Starting in 2014, the duo spent the first couple of years in the trenches at the University of Limerick researching and developing their own seaweed-based active ingredients, winning funding for independent studies on the lipid chemistry of seaweed, which was followed by product development for the men's skincare range that was launched in 2018.

But why start with men? "I just felt the male market was less saturated," said Keating.

"So I just very deliberately said 'Okay, I'll start with the men's products get to know the products a bit better myself and technically what they are capable of, and try to cut into a market there and get noticed and then from there kind of branch out to a few things."

This approach looks like a smart idea for this start- up given how competitive and difficult to break into the female premium skincare market is.

The men's range is stocked in a number of independent retailers in the mid-west and sold online, but the positioning for the new range, with retail prices of between €20 to €40, is firmly in the derma skincare sector, so that means pharmacies and health stores.

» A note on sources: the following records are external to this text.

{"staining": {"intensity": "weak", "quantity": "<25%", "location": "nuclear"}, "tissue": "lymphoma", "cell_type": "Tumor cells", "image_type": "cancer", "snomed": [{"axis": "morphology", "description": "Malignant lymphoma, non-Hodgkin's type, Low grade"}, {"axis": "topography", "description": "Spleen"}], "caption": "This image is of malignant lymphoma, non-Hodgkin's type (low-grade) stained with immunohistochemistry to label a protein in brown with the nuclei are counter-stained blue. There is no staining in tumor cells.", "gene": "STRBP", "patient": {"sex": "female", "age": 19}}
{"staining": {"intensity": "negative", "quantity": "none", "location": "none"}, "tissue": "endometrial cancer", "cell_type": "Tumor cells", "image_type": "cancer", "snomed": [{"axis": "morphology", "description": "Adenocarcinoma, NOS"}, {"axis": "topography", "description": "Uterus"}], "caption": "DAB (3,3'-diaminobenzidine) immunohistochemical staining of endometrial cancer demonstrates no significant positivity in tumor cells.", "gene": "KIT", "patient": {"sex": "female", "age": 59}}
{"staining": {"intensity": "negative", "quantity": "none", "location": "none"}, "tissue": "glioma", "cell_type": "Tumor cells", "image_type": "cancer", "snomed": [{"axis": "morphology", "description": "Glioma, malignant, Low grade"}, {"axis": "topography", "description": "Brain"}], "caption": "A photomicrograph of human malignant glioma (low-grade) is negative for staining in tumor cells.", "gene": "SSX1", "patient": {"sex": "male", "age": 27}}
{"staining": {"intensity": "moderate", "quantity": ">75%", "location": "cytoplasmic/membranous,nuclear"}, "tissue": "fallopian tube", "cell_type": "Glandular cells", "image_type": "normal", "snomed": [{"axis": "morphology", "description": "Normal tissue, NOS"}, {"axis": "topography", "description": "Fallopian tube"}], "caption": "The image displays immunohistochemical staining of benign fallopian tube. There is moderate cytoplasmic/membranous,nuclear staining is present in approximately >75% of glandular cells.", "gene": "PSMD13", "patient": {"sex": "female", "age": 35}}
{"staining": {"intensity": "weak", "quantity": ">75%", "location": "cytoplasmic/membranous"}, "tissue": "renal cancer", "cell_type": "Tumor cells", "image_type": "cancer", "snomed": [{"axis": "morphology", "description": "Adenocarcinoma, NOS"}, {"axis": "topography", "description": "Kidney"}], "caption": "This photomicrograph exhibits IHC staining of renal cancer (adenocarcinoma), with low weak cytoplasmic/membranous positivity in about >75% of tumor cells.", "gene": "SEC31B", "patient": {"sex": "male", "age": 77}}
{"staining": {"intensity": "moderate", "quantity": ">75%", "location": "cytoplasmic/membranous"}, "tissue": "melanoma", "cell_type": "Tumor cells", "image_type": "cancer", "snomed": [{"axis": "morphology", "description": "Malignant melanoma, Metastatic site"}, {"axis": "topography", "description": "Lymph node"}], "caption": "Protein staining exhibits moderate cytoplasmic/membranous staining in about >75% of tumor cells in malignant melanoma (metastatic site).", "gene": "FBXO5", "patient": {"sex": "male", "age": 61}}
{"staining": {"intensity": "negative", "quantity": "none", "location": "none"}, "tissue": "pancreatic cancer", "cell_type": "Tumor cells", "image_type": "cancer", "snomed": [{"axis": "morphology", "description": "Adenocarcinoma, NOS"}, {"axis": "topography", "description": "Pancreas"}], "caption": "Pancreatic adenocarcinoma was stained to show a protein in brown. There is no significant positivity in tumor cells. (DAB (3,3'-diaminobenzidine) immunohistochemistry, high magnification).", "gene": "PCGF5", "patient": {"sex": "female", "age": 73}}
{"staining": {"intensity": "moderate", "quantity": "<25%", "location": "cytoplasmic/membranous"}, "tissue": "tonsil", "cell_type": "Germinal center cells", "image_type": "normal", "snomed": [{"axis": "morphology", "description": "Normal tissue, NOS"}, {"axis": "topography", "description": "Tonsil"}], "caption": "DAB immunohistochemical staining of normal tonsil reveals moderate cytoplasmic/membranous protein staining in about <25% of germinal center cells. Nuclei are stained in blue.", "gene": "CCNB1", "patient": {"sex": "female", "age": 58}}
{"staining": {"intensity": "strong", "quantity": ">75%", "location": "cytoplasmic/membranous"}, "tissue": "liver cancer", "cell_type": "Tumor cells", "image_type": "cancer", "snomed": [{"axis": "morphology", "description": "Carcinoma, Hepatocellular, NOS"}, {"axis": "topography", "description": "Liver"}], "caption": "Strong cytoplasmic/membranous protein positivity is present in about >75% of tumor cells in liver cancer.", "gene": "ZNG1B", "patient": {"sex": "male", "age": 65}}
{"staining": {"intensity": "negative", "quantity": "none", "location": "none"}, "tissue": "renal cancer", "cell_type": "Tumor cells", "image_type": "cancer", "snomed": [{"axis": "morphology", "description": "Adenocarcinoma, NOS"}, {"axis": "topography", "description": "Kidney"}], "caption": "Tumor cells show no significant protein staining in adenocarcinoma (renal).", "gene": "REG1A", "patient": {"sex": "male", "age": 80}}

That said, Keating is looking at a few different business model options for this next phase, including possibly partnering with another firm already in the space.

For now, the solid seaweed science has clearly stood to them in terms of attracting funding. Keating and Leahy have managed to secure funding from Enterprise Ireland at different stages of the business over the last four years, from an early stage feasibility grant that allowed it to explore and test the initial concept, through to more recent HPSU match-funding of €250,000.

In 2017 it won private sector investment of €425,000 through EIIS (Employment Incentive and Investment Scheme), to which the founders have added private funding of €100,000.

The firm, which employs two full-time staff, is still extracting its seaweed oil at a lab in the University of Limerick, but plans to relocate to a small production facility in Co Clare to enable the automation and scaling of this process.

While it's still relatively early days, Keating's biggest learning to date has been the importance of making the "product market fit absolutely water-tight", ideally before you officially launch the product "because that will guide a lot of your spend and your investment in marketing, and channels to markets".